Raw data:

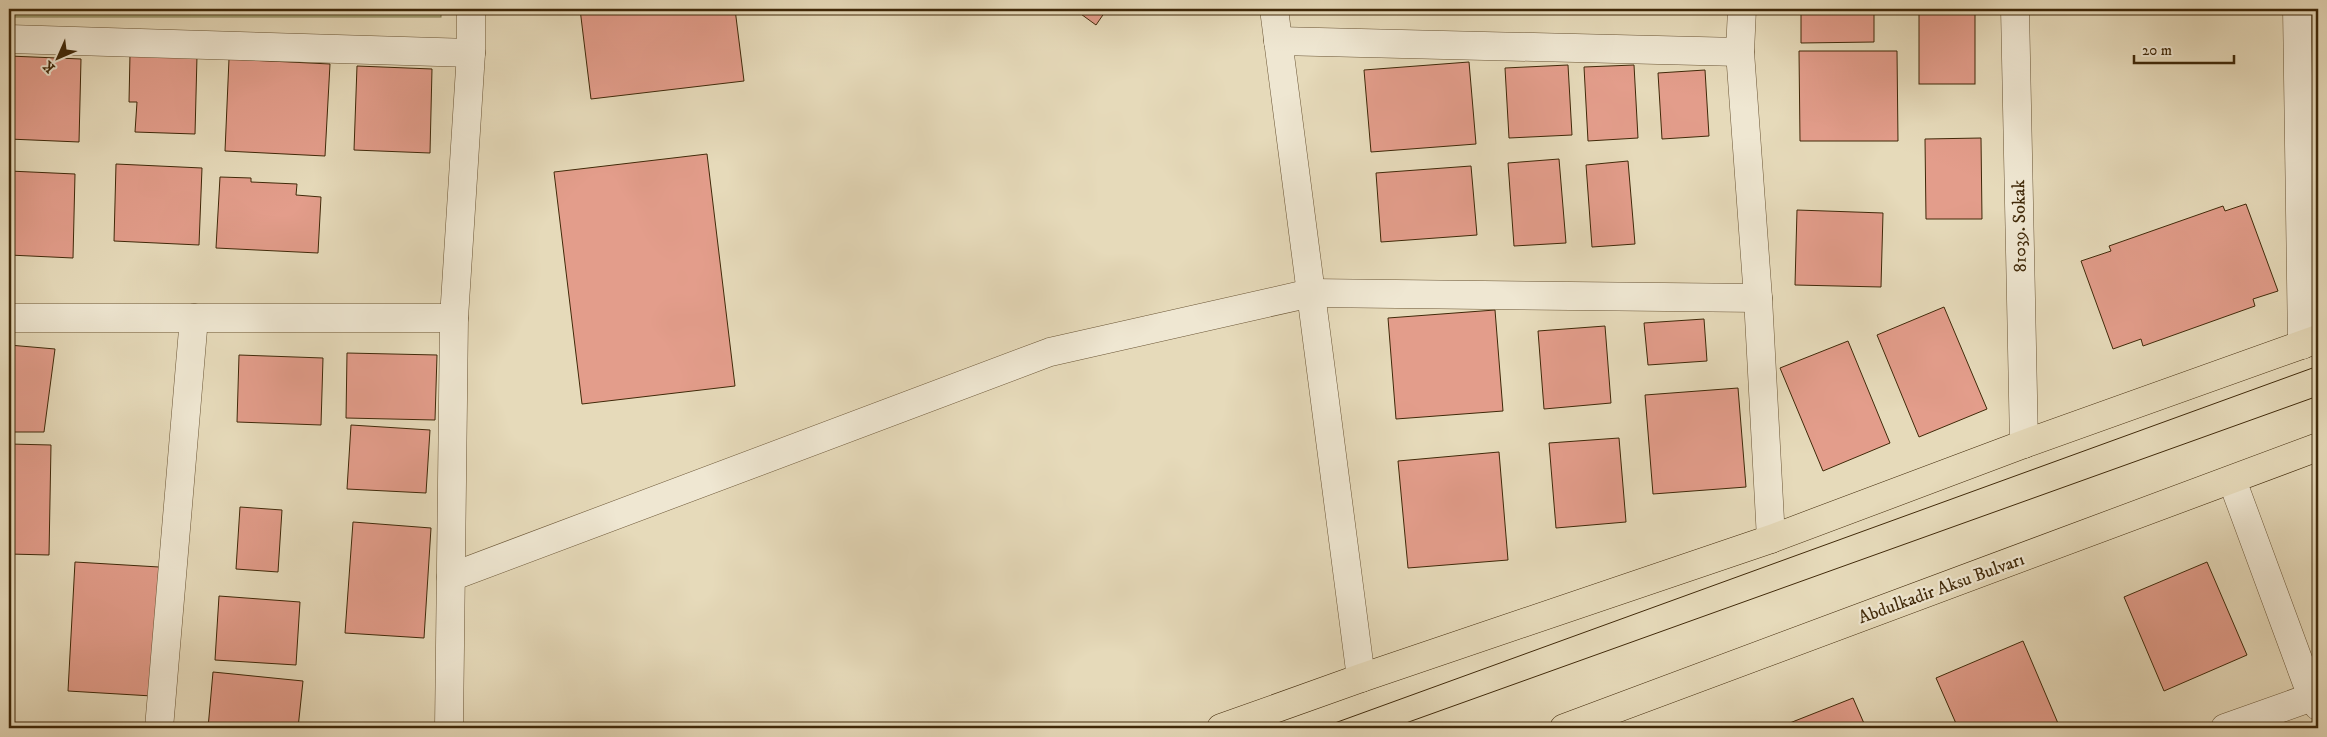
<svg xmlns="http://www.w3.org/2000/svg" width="2327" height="737" font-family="'IM FELL DW Pica',serif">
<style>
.green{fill:#b9be8c;stroke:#7c744a}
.building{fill:#e39d8b;stroke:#402909}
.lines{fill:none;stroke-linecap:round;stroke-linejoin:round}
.minor-casing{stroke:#6a5535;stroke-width:29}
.major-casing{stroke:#402909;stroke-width:29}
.minor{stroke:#efe7d2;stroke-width:28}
.major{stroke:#e6daba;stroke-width:28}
.tram{stroke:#402909;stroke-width:1}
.labels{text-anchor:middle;stroke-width:4.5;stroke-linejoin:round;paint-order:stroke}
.street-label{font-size:18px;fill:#402909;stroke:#efe7d2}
</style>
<rect width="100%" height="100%" fill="#e6daba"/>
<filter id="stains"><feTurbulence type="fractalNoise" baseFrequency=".004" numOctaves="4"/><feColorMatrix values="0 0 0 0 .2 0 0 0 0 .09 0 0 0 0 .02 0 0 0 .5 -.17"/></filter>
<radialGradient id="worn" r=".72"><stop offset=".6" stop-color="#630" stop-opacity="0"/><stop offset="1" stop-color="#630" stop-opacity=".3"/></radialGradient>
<rect class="green" x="9" y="9" width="432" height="8"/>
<g class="building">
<polygon points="580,9 735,9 744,81 591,99"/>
<polygon points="1074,9 1107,9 1096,25"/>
<polygon points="1801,9 1874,9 1874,42 1801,43"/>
<rect x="1919" y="9" width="56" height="75"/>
<polygon points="1799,51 1897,51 1898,141 1800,141"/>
<polygon points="130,54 197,56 195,134 135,132 137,102 129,102"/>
<polygon points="9,56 81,59 79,142 9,139"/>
<polygon points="229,59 330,64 325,156 225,151"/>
<polygon points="1469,62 1476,144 1371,152 1364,70"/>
<polygon points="1568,65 1572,135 1509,138 1505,68"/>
<polygon points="1634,65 1638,138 1588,141 1584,67"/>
<polygon points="357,66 432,69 430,153 354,150"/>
<polygon points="1705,70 1709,136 1662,139 1658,73"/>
<polygon points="1981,138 1982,219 1926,219 1925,139"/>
<polygon points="707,154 735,386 582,404 554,172"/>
<polygon points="1559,159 1566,243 1514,246 1508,163"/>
<polygon points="1628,161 1635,244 1592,247 1586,165"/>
<polygon points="116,164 202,168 199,245 114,241"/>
<polygon points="1471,166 1477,235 1381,242 1376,173"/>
<polygon points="9,171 75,174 73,258 9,255"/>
<polygon points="220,177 251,178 251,182 297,184 296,195 321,197 318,253 216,248"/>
<polygon points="2246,204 2278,291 2253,299 2255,306 2143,346 2141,339 2113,349 2081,261 2111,251 2109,246 2223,206 2225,211"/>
<polygon points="1797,210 1883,213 1881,287 1795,285"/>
<polygon points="1944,307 1987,409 1919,437 1877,335"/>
<polygon points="1495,310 1503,411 1396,419 1388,318"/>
<polygon points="1704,319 1707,361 1648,365 1644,323"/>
<polygon points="1605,326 1611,403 1544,409 1538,331"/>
<polygon points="1848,341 1890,443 1823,471 1780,368"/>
<polygon points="9,345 55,349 44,432 9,432"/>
<polygon points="347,353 437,355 435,420 346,418"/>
<polygon points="239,355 323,358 321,425 237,422"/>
<polygon points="1738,388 1746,487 1653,494 1645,395"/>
<polygon points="351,425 430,430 426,493 347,489"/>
<polygon points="1619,438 1626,522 1556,528 1549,443"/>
<polygon points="9,444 51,445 49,555 9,554"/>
<polygon points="1499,452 1508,560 1408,568 1398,461"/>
<polygon points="240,507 282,510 278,572 236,569"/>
<polygon points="353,522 431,528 424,638 345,633"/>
<polygon points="75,562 159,567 152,696 68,691"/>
<polygon points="2207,562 2247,655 2164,691 2124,597"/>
<polygon points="219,596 300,602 296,665 215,660"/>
<polygon points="2023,641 2060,728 1958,728 1936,678"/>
<polygon points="213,672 303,681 298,728 208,728"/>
<polygon points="1853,698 1866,728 1777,728"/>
</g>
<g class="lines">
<defs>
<g id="minor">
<polyline points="1274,9 1361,678"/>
<polyline points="1742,9 1740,52 1758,298 1771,539"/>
<polyline points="2015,9 2024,444"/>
<polyline points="2297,9 2302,345"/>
<polyline points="9,39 471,53"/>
<polyline points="1278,41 1740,52"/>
<polyline points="9,318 454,318"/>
<polyline points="2232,480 2312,697 2318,706"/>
<polyline points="451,577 1050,352 1311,293 1758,298"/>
<polyline points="159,728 194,318"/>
<polyline points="449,728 454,318 471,53 471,9"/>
<polyline points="2225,728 2312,697"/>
</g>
<g id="major">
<polyline points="1221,728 1361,678 1771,539 2024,444 2318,339"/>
<polyline points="1564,728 2318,447"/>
</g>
</defs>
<use href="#minor" class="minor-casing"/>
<use href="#major" class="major-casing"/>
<use href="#minor" class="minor"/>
<use href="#major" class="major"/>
<g class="tram">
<polyline points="1321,728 2318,366"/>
<polyline points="1392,728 2318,396"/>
</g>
</g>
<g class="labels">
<g class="street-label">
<text transform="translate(2019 226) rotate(-91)" y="6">81039. Sokak</text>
<text transform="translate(1941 588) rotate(-20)" y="6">Abdulkadir Aksu Bulvarı</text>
</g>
</g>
<rect width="2327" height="737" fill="none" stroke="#e6daba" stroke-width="30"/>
<rect x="10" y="10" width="2307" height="717" fill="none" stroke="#402909" stroke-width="2.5"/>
<rect x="15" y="15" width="2297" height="707" fill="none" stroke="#402909"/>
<g transform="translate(58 58) rotate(225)" stroke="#efe7d2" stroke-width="4" paint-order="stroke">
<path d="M0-4L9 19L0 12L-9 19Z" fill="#402909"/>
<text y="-8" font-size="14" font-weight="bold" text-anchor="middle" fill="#402909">K</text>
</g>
<path d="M2134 55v8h100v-8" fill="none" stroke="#402909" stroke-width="2.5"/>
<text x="2142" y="55" font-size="15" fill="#402909" stroke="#efe7d2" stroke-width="4" paint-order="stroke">20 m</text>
<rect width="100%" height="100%" filter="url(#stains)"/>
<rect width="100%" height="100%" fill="url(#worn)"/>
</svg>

Your goal:
Extract, from the material above, each line holding the word "round".

The answer:
.lines{fill:none;stroke-linecap:round;stroke-linejoin:round}
.labels{text-anchor:middle;stroke-width:4.5;stroke-linejoin:round;paint-order:stroke}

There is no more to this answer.